Having escaped the Dark Ages in which animals were mere stimulus-response machines, we are free to contemplate their mental lives. It is a great leap forward, the one that Griffin fought for. But now that animal cognition is an increasingly popular topic, we are still facing the mindset that animal cognition can be only a poor substitute of what we humans have. It can’t be truly deep and amazing. Toward the end of a long career, many a scholar cannot resist shining a light on human talents by listing all the things we are capable of and animals not.57 From the human perspective, these conjectures may make a satisfactory read, but for anyone interested, as I am, in the full spectrum of cognitions on our planet, they come across as a colossal waste of time. What a bizarre animal we are that the only question we can ask in relation to our place in nature is “Mirror, mirror on the wall, who is the smartest of them all?”

Keeping humans in their preferred spot on that absurd scale of the ancient Greeks has led to an obsession with semantics, definitions, and redefinitions, and—let’s face it—the moving of goalposts. Every time we translate low expectations about animals into an experiment, the mirror’s favorite answer sounds. Biased comparisons are one ground for suspicion, but the other is the touting of absent evidence.

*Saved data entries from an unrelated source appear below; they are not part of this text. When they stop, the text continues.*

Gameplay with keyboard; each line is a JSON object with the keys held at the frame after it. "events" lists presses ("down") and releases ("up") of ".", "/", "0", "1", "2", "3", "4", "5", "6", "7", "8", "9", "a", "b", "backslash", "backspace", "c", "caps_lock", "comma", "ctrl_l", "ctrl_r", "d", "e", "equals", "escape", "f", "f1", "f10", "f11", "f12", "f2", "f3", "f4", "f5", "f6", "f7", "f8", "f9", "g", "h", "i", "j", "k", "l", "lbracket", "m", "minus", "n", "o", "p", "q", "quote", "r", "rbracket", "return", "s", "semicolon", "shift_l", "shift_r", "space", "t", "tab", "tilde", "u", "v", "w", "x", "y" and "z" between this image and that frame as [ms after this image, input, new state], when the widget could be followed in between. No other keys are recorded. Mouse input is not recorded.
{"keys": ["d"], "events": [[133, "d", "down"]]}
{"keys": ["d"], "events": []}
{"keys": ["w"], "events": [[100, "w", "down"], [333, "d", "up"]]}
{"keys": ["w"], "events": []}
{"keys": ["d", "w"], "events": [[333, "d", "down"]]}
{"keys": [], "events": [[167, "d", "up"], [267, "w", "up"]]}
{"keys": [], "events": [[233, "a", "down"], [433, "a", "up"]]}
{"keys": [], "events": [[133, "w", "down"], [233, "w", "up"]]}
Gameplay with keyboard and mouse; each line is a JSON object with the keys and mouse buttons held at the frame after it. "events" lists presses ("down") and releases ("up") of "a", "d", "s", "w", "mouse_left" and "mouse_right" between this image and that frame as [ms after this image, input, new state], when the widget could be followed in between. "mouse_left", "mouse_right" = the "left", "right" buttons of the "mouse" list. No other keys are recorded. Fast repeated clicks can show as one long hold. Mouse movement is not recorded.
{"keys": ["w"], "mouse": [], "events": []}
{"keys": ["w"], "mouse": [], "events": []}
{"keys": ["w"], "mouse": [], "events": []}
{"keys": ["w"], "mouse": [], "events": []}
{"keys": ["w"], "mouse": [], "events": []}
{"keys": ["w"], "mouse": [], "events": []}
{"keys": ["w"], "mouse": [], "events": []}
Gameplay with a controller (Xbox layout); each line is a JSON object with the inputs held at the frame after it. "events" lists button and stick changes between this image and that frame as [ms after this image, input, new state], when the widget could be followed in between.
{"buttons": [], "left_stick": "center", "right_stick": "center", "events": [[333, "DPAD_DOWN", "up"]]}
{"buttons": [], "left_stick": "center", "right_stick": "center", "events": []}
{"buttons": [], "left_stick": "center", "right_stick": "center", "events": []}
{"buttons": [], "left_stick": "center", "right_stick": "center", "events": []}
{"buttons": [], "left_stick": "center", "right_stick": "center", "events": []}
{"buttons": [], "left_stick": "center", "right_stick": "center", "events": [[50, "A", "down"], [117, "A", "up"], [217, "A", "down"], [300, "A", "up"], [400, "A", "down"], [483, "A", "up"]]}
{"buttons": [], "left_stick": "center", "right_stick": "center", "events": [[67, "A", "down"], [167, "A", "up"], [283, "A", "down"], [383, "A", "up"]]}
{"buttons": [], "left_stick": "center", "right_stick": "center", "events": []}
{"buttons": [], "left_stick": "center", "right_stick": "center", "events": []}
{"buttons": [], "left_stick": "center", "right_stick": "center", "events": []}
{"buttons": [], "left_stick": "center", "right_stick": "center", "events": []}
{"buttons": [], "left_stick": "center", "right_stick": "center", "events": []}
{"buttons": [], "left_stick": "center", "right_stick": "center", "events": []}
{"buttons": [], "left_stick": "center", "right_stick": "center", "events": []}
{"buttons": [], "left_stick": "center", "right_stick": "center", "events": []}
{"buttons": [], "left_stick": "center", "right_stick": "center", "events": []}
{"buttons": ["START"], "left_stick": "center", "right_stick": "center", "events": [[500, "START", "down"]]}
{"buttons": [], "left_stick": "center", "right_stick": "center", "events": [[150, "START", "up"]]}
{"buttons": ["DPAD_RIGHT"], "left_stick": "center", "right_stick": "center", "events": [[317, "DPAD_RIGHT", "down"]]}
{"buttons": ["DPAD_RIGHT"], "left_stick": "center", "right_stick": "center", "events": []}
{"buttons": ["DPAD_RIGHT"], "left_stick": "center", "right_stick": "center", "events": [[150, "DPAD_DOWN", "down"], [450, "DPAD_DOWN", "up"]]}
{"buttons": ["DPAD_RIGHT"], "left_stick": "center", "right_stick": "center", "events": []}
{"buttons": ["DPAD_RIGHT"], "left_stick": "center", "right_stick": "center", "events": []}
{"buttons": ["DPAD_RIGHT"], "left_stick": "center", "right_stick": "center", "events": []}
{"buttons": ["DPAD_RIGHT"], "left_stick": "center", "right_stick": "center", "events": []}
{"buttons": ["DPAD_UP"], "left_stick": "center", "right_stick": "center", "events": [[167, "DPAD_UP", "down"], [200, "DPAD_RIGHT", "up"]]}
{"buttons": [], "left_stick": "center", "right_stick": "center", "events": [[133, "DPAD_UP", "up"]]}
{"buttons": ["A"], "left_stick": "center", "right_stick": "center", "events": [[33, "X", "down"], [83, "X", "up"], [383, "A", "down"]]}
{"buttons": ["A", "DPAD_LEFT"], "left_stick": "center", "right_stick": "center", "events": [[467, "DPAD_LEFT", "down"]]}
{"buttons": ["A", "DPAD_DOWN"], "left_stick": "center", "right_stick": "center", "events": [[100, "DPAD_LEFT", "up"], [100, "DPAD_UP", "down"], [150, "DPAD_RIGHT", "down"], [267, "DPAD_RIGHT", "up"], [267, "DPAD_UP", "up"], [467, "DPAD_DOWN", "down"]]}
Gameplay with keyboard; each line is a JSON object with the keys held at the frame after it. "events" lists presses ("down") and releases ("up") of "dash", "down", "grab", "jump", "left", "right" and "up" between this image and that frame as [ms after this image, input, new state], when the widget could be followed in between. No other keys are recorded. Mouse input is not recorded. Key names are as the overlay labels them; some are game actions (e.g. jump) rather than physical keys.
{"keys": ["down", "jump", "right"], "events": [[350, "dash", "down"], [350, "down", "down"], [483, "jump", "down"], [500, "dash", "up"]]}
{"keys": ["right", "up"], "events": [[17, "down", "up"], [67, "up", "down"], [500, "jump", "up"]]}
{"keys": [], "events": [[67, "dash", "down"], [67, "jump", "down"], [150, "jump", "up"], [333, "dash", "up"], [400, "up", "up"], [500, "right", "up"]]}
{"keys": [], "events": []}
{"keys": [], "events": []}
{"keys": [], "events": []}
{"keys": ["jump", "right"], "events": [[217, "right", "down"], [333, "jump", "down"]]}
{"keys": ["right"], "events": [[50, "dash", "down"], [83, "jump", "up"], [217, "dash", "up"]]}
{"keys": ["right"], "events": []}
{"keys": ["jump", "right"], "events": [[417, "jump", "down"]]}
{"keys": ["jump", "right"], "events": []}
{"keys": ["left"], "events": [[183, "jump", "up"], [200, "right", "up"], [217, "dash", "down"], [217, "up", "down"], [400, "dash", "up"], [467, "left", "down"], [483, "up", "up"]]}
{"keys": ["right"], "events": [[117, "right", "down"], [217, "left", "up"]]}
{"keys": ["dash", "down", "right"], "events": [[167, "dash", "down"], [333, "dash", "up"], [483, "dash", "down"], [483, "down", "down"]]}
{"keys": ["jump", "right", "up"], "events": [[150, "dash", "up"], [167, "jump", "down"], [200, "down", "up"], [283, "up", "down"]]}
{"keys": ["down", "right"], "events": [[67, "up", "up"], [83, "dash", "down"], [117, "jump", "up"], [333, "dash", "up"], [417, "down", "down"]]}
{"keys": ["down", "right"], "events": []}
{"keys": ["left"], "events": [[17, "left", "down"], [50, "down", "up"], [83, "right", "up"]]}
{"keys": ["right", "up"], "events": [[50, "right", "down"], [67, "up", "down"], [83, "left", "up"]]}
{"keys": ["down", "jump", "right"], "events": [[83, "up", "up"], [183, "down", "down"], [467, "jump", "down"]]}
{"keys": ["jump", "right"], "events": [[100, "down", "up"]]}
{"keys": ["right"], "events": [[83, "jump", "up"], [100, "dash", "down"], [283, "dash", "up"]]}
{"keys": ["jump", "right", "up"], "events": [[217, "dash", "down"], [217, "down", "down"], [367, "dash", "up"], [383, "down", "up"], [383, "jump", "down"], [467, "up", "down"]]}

I have lots of negative findings in my own drawers that have never seen the light since I have no idea what they mean. They may indicate the absence of a given capacity in my animals, but most of the time, especially if spontaneous behavior suggests otherwise, I am unsure that I have tested them in the best possible way. I may have created a situation that threw them off, or presented the problem in such an incomprehensible fashion that they didn’t even bother to solve it. Recall the low opinion scientists held of gibbon intelligence before their hand anatomy was taken into account, or the premature denials of mirror self-recognition in elephants based on their reaction to an undersize mirror. There are so many ways to account for negative outcomes that it is safer to doubt one’s methods before doubting one’s subjects.

Books and articles commonly state that one of the central issues of evolutionary cognition is to find out what sets us apart. Entire conferences have been organized around the human essence, asking “What makes us human?” But is this truly the most fundamental question of our field? I beg to differ. In and of itself, it seems an intellectual dead end. Why would it be any more critical than knowing what sets cockatoos or beluga whales apart? I am reminded of one of Darwin’s random musings: “He who understands baboon would do more towards metaphysics than Locke.”58 Every single species has profound insights to offer, given that its cognition is the product of the same forces that shaped ours. Imagine a medical textbook that declared that its discipline’s central issue is to find out what is unique about the human body. We would roll our eyes, because even though this question is mildly intriguing, medicine faces far more basic issues related to the functioning of hearts, livers, cells, neural synapses, hormones, and genes.

Science seeks to understand not the rat liver or the human liver but the liver, period. All organs and processes are a great deal older than our species, having evolved over millions of years with a few modifications specific to each organism. Evolution always works like this. Why would cognition be any different? Our first task is to find out how cognition in general operates, which elements it requires to function, and how these elements are attuned to a species’s sensory systems and ecology. We want a unitary theory that covers all the various cognitions found in nature. To create space for this project, I recommend placing a moratorium on human uniqueness claims. Given their miserable track record, it is time to rein them in for a few decades. This will allow us to develop a more comprehensive framework. One day years from now, we may then return to our species’s particular case armed with new concepts that allow a better picture of what is special—and what not—about the human mind.